_PROBLEM DETAILS_
Gather every line of the material below that contains the string "ISSN", treating uppercase and lowercase as different.

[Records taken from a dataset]
•••

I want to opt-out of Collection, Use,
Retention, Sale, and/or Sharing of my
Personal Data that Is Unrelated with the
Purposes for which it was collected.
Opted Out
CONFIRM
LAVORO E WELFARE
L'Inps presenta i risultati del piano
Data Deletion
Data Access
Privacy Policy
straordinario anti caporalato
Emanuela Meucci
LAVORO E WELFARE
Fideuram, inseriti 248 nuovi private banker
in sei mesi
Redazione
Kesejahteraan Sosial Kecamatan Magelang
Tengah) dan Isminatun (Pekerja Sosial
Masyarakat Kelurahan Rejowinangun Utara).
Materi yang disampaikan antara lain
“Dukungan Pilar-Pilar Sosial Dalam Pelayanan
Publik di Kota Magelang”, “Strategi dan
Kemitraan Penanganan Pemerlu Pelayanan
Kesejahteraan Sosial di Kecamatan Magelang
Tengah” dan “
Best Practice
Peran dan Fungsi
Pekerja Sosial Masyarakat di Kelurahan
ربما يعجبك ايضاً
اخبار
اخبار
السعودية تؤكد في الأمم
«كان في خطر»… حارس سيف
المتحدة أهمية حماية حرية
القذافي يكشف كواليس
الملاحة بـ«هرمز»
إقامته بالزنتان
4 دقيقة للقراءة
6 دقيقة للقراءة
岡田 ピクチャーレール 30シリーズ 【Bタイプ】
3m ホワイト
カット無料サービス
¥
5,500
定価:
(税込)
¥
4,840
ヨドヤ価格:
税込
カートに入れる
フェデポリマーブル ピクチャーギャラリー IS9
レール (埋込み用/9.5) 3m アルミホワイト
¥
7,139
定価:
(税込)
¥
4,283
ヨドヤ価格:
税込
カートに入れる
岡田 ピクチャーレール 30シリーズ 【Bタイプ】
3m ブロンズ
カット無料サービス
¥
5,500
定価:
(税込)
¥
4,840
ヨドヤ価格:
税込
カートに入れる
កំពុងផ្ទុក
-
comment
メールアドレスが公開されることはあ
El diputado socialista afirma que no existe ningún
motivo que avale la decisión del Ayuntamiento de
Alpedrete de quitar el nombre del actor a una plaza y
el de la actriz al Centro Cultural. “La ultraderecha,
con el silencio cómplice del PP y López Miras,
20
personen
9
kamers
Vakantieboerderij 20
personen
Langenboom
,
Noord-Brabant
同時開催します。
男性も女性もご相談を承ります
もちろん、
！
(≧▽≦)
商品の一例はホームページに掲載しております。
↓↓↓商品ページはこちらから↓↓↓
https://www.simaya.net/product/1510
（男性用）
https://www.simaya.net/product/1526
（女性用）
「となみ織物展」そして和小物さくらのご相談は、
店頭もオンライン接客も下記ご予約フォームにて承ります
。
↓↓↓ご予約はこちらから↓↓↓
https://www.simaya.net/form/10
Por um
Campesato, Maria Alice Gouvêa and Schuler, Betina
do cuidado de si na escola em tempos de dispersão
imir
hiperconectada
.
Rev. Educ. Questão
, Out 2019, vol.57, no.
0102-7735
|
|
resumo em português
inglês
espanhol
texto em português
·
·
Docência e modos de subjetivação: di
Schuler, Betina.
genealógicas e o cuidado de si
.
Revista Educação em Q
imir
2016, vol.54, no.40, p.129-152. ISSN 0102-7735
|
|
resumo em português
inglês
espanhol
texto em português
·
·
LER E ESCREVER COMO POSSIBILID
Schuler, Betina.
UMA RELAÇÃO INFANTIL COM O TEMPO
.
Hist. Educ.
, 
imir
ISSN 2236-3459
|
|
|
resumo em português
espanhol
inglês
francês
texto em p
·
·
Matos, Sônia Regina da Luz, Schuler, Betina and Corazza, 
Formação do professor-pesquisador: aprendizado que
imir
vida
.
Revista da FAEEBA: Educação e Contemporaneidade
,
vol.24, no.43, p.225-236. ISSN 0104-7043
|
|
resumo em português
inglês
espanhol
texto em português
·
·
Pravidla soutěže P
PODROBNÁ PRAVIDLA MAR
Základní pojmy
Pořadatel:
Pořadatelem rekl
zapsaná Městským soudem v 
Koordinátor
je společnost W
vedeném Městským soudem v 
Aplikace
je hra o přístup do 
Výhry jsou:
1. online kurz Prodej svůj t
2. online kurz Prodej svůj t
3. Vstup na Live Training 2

•••

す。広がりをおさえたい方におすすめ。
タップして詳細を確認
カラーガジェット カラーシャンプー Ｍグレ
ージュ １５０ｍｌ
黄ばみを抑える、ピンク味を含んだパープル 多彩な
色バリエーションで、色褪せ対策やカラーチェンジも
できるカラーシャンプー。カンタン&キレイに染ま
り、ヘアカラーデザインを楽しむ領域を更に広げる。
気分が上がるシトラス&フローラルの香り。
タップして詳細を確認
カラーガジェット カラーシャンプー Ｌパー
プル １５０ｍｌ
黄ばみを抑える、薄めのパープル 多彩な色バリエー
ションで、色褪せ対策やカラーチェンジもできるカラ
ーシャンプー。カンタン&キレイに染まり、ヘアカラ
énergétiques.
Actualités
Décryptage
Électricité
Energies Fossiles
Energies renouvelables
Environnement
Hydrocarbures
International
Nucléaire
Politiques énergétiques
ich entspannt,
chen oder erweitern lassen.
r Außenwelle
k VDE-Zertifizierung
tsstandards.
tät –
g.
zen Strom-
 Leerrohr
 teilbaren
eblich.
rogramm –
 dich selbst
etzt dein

•••

_REPLY TO THE TASK_
2016, vol.54, no.40, p.129-152. ISSN 0102-7735
ISSN 2236-3459
vol.24, no.43, p.225-236. ISSN 0104-7043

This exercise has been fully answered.